PROBLEM
Reproduce the text of every entry with each occurrence of "CLYTEMNESTRE" changed to "CLYTEMNESTRA" and all else left unchanged. Omit the pictures.

INFORMATION PROVIDED
-- Opening Marker --
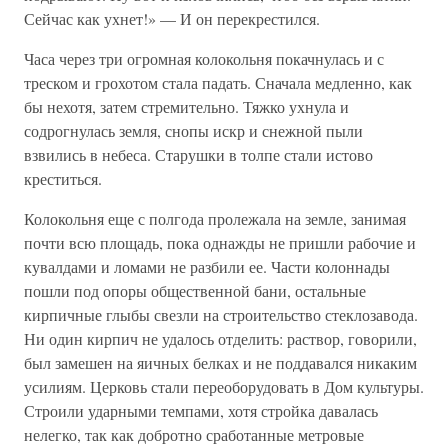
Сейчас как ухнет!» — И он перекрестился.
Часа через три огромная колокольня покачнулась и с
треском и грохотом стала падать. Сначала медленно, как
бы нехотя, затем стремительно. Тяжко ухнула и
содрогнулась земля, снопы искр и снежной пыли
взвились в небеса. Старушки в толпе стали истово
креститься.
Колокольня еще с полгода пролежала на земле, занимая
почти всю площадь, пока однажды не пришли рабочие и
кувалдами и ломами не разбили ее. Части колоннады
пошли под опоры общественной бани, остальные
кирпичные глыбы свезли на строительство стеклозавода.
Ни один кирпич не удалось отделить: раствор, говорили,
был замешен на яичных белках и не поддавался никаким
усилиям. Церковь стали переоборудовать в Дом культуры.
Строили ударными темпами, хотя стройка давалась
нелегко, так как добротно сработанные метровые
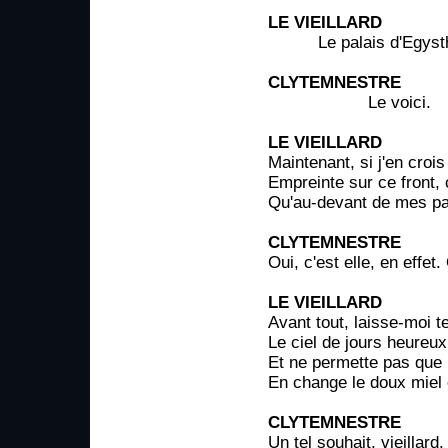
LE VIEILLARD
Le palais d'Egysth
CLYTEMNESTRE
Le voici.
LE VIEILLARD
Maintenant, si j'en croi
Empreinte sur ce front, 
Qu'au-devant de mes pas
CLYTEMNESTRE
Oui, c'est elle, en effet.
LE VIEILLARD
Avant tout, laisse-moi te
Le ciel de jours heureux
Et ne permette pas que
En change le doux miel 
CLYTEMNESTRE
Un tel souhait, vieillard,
-- Closing Marker --
EXERCISE RESULT
Сейчас как ухнет!» — И он перекрестился.
Часа через три огромная колокольня покачнулась и с
треском и грохотом стала падать. Сначала медленно, как
бы нехотя, затем стремительно. Тяжко ухнула и
содрогнулась земля, снопы искр и снежной пыли
взвились в небеса. Старушки в толпе стали истово
креститься.
Колокольня еще с полгода пролежала на земле, занимая
почти всю площадь, пока однажды не пришли рабочие и
кувалдами и ломами не разбили ее. Части колоннады
пошли под опоры общественной бани, остальные
кирпичные глыбы свезли на строительство стеклозавода.
Ни один кирпич не удалось отделить: раствор, говорили,
был замешен на яичных белках и не поддавался никаким
усилиям. Церковь стали переоборудовать в Дом культуры.
Строили ударными темпами, хотя стройка давалась
нелегко, так как добротно сработанные метровые
LE VIEILLARD
Le palais d'Egysth
CLYTEMNESTRA
Le voici.
LE VIEILLARD
Maintenant, si j'en croi
Empreinte sur ce front, 
Qu'au-devant de mes pas
CLYTEMNESTRA
Oui, c'est elle, en effet.
LE VIEILLARD
Avant tout, laisse-moi te
Le ciel de jours heureux
Et ne permette pas que
En change le doux miel 
CLYTEMNESTRA
Un tel souhait, vieillard,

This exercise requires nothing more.